Never-FAILED hardening: a run can now only end FAILED on a genuine unrecoverable code crash. (1) crawler.run() is wrapped in try/catch — a fatal Crawlee/proxy/browser-launch error now writes a schema-valid diagnostic row and exits SUCCEEDED with a terminal WARNING status instead of propagating uncaught. (2) New safePushData wraps EVERY Actor.pushData (products, reviews, diagnostics): a platform-side dataset_schema rejection on one record is caught and retried with a minimal no-null compliant record, so one bad record can never fail the batch. (3) The Akamai/PerimeterX block-exhaustion path now sets { isStatusMessageTerminal: true, level: 'WARNING' } on its status message and pushes its diagnostic via safePushData. Scraping/extraction and the session-rotation/backoff escalation are unchanged.
0.7 — 2026-06-11
Success-rate fix: empty/mismatched user input (no searchQuery, productUrls, or itemIds for the selected mode) now exits SUCCEEDED with a terminal WARNING status telling the user exactly what to supply, instead of calling Actor.fail. A user-configuration mistake no longer counts as an actor failure on the 30-day success-rate counter. Scraping, extraction, and the Akamai/PerimeterX session-rotation/backoff escalation are unchanged.
0.6 — 2026-06-10
Success-rate hardening: final Akamai/PerimeterX exhaustion now writes a non-billable diagnostic dataset row, stores RUN_SUMMARY.stopReason, and exits SUCCEEDED instead of Actor.fail. The schema prefill now requests 5 products instead of 50 so automated health checks stay inside 5 minutes.
0.5 — 2026-06-06
Anti-bot retry escalation to lift the 30-day success rate above 81.8%. A single transient Akamai/PerimeterX block on the first request no longer fails the whole run. Block pages and empty __NEXT_DATA__ responses now throw Crawlee SessionError, which rotates to a FRESH US residential session (different egress IP) on a dedicated maxSessionRotations budget (8) — separate from maxRequestRetries (raised 4→6). Exponential backoff (~1.5s→30s) between rotated attempts plus sameDomainDelaySecs: 3 give PerimeterX time to cool off. The honest-fail (Actor.fail) is retained as the FINAL fallback only — it now fires after the escalation is exhausted, never as a silent empty-dataset success.
0.4 — 2026-06-04
Category mode removed from input schema. Walmart's /shop/, /browse/, /cp/, and /search?cat_id= endpoints either return empty searchResult payloads or get aggressively blocked by Akamai/PerimeterX. Brutal-tested 4 URL variants in v0.3 — none returned usable data. Workaround: use mode=search with a category-name keyword (e.g. 'gaming laptop') and filter with minPrice/maxPrice/brands/minRating. Internal category handler code retained for future iteration when Walmart's category payload shape stabilises.
0.3 — 2026-06-04
Category mode now works on /browse/... and /cp/... URLs that end in a cat_id digit chain (e.g. /browse/electronics/headphones/3944_1101193_447529_1071966). Auto-converted to /search?cat_id=… which uses Walmart's standard search payload and dodges PerimeterX bias against /browse and /cp.

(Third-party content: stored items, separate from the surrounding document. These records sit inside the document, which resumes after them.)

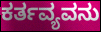
ಕರ್ತವ್ಯವನು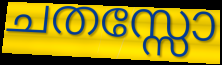
ചതസ്സോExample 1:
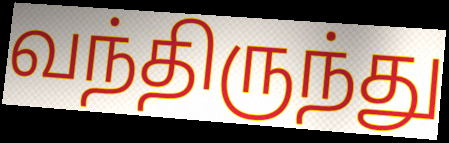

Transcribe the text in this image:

வந்திருந்து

/shop/… URLs without an extractable cat_id are still attempted as-is but documented as higher-block-rate.
0.2 — 2026-06-04
Search cards now return prices and brands reliably — added 10+ Walmart Next.js price paths (currentPrice/linePrice/priceString/salePrice variants) + string-price parser handling formats like '$24.99', 'From $X', '$X - $Y'.

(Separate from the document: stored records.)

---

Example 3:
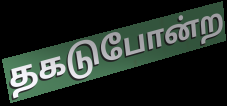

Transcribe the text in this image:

தகடுபோன்ற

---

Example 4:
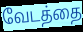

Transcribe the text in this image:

வேடத்தை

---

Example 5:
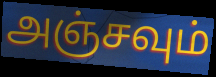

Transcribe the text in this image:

அஞ்சவும்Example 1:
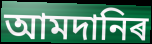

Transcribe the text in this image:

আমদানিৰ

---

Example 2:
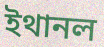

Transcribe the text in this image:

ইথানল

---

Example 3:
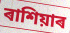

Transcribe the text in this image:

ৰাশিয়াৰ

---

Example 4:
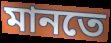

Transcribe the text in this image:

মানতে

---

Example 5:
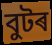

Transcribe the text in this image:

বুটৰ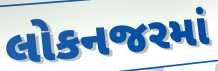
લોકનજરમાંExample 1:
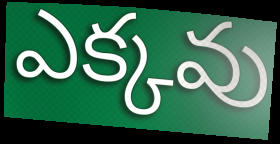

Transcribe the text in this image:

ఎక్కవు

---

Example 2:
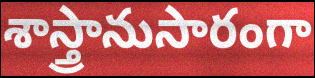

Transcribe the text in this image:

శాస్త్రానుసారంగా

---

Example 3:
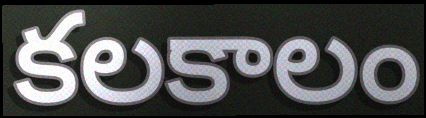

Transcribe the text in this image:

కలకాలం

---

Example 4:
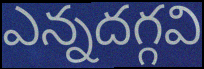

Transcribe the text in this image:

ఎన్నదగ్గవి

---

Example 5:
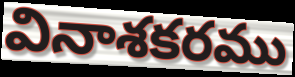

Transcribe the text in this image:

వినాశకరము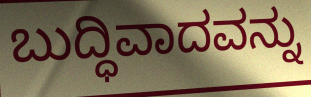
ಬುದ್ಧಿವಾದವನ್ನು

Category mode now extracts products from /shop, /browse, and /cp URLs — added contentLayout.modules[] fallback for category-page shape.

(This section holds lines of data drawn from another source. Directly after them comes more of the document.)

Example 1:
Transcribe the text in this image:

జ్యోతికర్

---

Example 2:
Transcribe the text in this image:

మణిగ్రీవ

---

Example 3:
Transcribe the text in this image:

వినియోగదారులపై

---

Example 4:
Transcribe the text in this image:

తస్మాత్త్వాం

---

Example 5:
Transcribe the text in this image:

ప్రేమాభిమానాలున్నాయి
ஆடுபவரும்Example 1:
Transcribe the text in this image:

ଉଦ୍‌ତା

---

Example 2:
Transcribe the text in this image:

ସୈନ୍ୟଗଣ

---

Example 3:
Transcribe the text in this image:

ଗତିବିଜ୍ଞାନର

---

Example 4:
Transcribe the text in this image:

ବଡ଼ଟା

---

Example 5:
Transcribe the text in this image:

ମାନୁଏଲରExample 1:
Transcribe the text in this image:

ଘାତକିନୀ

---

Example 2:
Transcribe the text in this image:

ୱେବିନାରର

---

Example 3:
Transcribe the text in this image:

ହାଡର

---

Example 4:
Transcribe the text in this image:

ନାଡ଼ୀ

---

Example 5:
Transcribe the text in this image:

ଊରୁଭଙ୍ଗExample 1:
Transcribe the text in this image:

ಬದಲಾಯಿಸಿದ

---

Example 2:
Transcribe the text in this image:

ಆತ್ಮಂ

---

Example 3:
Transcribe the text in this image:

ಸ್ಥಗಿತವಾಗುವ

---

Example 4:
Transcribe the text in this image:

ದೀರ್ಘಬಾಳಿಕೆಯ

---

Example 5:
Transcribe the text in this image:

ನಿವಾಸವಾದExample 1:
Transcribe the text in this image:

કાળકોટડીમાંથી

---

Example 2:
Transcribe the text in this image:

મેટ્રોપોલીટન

itemIds mode rewritten to resolve via search lookup ?q={id} — Walmart's PerimeterX no longer blocks slug-less /ip/{id} URLs into infinite retry loops.
Cost safety: maxRequestRetries 10 → 4, navigationTimeoutSecs 60 → 45, requestHandlerTimeoutSecs 120 → 90. Caps runaway runs at ~3-4 min instead of full 1h timeout.
All productUrl / imageUrl fields returned as absolute https://www.walmart.com/... URLs (no more relative paths).
Live example IDs in input schema (13544111159 / 741224561 — JLab + ONN headphones, both verified live in v0.2 testing).
0.1 — 2026-05-13
Initial release: all-in-one Walmart.com extractor with 4 input modes (search / category / productUrls / itemIds) and optional per-review extraction.
PlaywrightCrawler (Chromium) with Apify Residential proxy pinned to US, fingerprint pool, session pool with cookie persistence, resource blocking for image/font/css/media.
Extracts product data from Next.js NEXT_DATA JSON blob — defensive multi-path picker covers Walmart's variant layouts.